On Tuesday, the Department of Water and Sanitation published the full Blue Drop, Green Drop and No Drop Water reports for 2023, revealing a dire state of affairs when it comes to safe and clean drinking water in the country.

The headline figure in the Blue Drop report – which contains a comprehensive assessment of all 958 water supply systems (WSS) in each of the 144 water service authorities (WSA) in the country – is that almost half the water supplies in South Africa fall below the 50% compliance score, and almost a third of these systems are in critical condition.

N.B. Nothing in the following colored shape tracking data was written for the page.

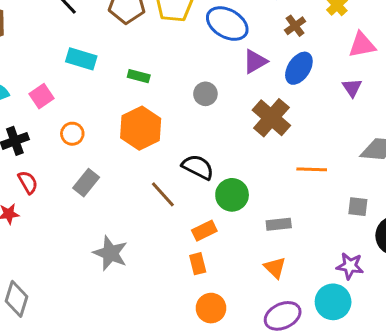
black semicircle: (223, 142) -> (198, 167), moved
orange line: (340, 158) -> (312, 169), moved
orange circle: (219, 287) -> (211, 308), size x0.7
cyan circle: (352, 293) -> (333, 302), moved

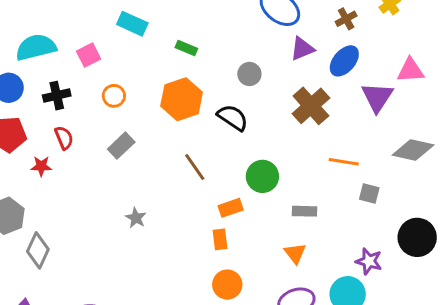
pink triangle: (362, 45) -> (410, 70), moved
purple triangle: (352, 88) -> (377, 97), moved, size x1.6
black semicircle: (198, 167) -> (233, 118), moved
gray square: (358, 207) -> (369, 193), moved
gray star: (110, 253) -> (136, 218), size x0.6

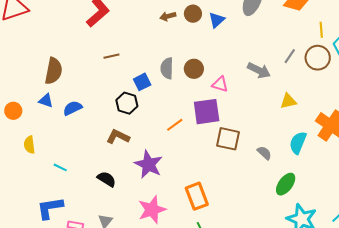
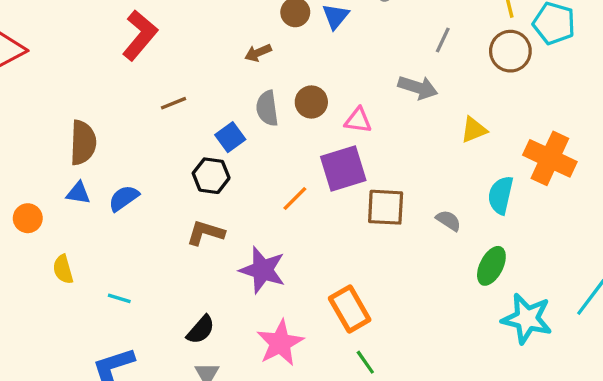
brown arrow: (168, 16) -> (258, 53), moved
gray line: (290, 56) -> (443, 40), moved
black semicircle: (107, 179) -> (201, 330), moved, turned 108

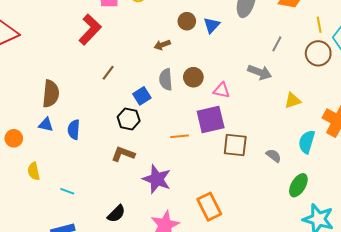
brown line: (174, 103) -> (108, 73), turned -35
blue semicircle: (124, 198) -> (74, 130), turned -54
orange line: (295, 198) -> (180, 136), turned 36

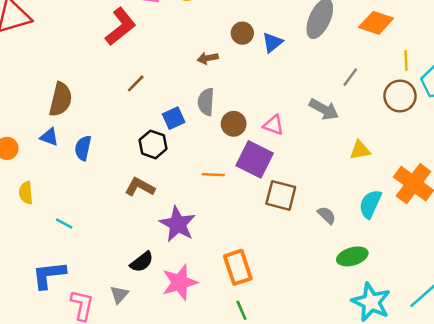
brown circle: (193, 77) -> (234, 124), moved
purple square: (211, 119) -> (255, 159), turned 32
green ellipse: (298, 185) -> (352, 256), turned 35
black semicircle: (116, 214) -> (142, 262), moved

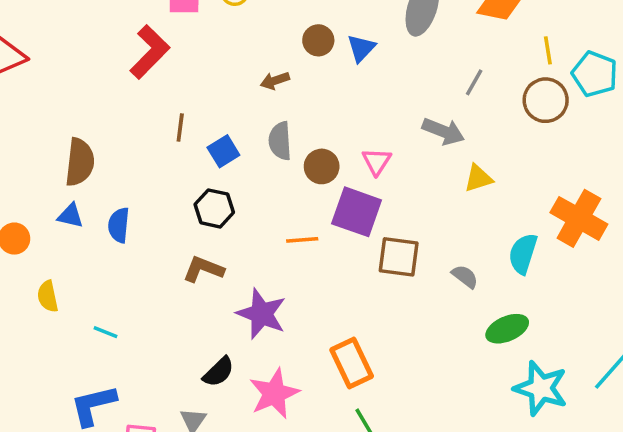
brown line: (136, 83) -> (180, 128), turned -30
blue square: (174, 118) -> (223, 151), moved
pink triangle: (273, 125) -> (377, 161), turned 50
yellow triangle: (360, 150) -> (478, 178), moved

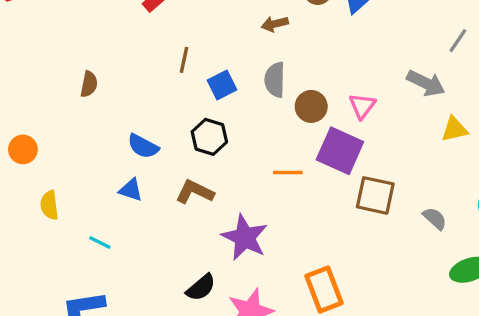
brown semicircle: (80, 162) -> (89, 84), size x0.6
blue triangle: (70, 216) -> (131, 190), moved
blue semicircle: (119, 225) -> (143, 146), moved, turned -72

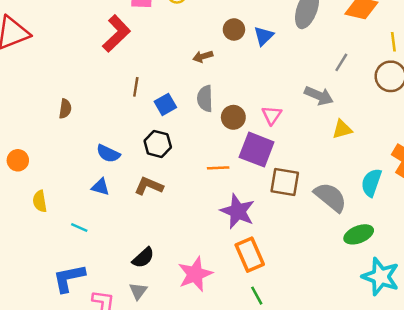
gray semicircle: (435, 218) -> (330, 197), size x1.8
purple star: (245, 237) -> (238, 211), moved
black semicircle: (201, 288) -> (143, 258), moved

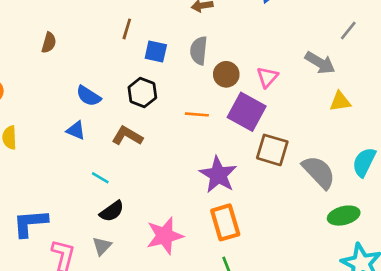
blue square: (165, 104) -> (156, 52), turned 35
orange line: (218, 168) -> (197, 114), moved
cyan line: (79, 228) -> (100, 178), moved

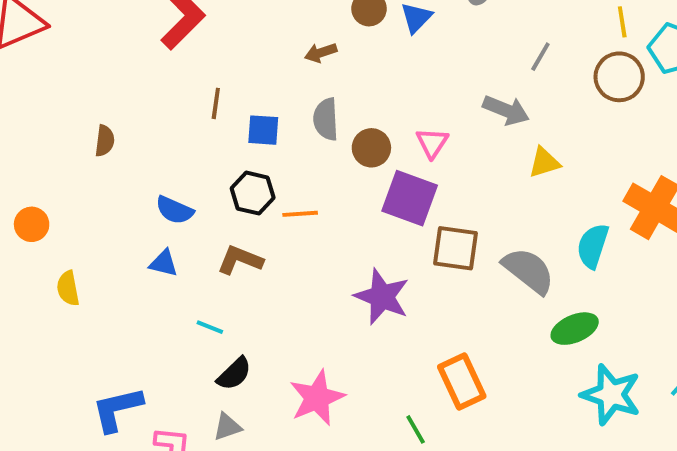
orange line: (197, 114) -> (300, 214), moved
orange rectangle: (225, 222) -> (462, 382), moved
gray triangle: (102, 246) -> (227, 427), turned 36

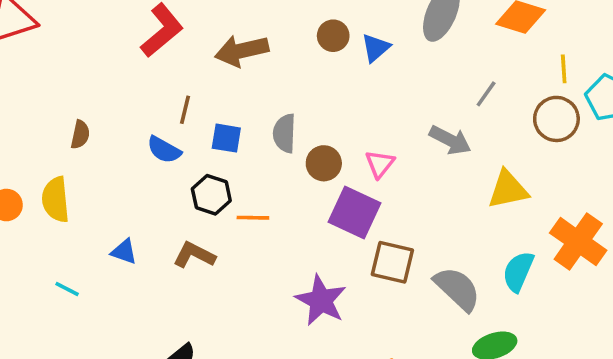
brown arrow: (321, 53) -> (242, 51), moved, size x1.8
yellow triangle: (544, 162) -> (508, 189), moved, size x1.4
blue semicircle: (174, 210) -> (164, 150), moved
yellow semicircle: (68, 288) -> (56, 200), moved, size x1.4
cyan line: (210, 327) -> (67, 289), moved

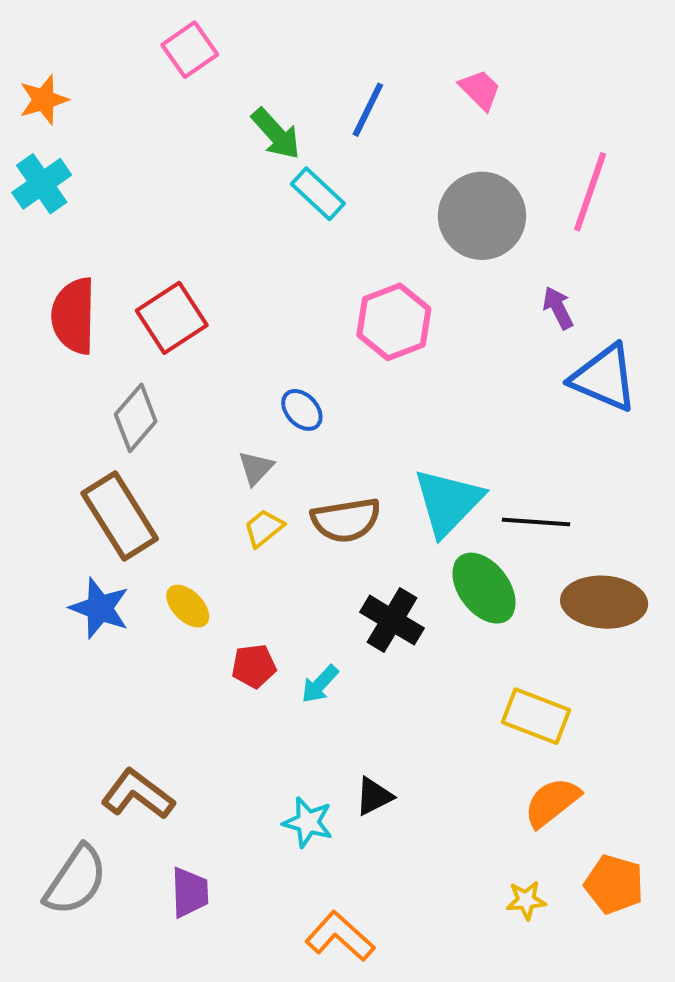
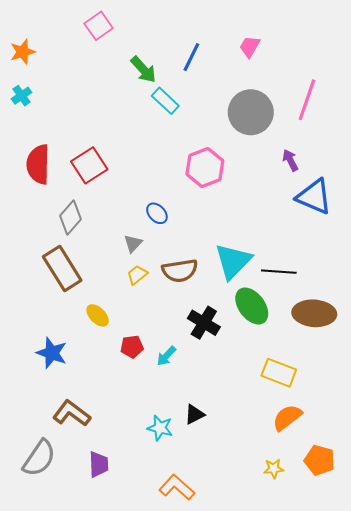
pink trapezoid: (480, 90) -> (250, 47), turned -105
cyan cross: (42, 184) -> (22, 96), size x0.7
blue star: (100, 608) -> (52, 353), moved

In terms of water quality, 46% of water supply systems exhibit poor or bad microbiological water quality compliance – a massive deterioration from 5% in 2014.

Alarmingly, of the 958 water systems, only 26 water supply systems scored more than 95% and qualified for the prestigious Blue Drop Certification.

The reports further highlighted that 67.6% of wastewater treatment works are failing, and 47.4% of our water is lost or unaccounted for.

Speaking to BizNews, Dr Ferrial Adam, the Executive Manager of WaterCAN, an initiative of OUTA (Organisation Undoing Tax Abuse), noted that this is a full-on crisis that threatens to wideout drinkable water in South Africa within the next decade, or even sooner.

“We [South Africa] can see that the ten years of not reporting on the quality of our water has come back to haunt us and is the reason it’s in such a bad state,” Adam said.

The pace at which South Africa’s water quality has deteriorated indicates that South Africa could be without drinkable water within 10 years. However, Adam believes it’ll be even sooner.

“This is a full-on crisis. We need to work with urgency,” she added.

“If we carry on at the current rate of determination… I don’t even think we’ll have to wait for ten years. I think it will be about five years because once you reach a particular point, a tipping point, it’s just downhill from there, and it’s at a much faster rate,” she said.

Adams said South Africa needs to address the factors impacting and accelerating the rate of deterioration, which include a gross lack of infrastructure maintenance, the need for skilled people in the right positions for waster water and purification treatment, and to tackle systematic corruption and mismanagement in government.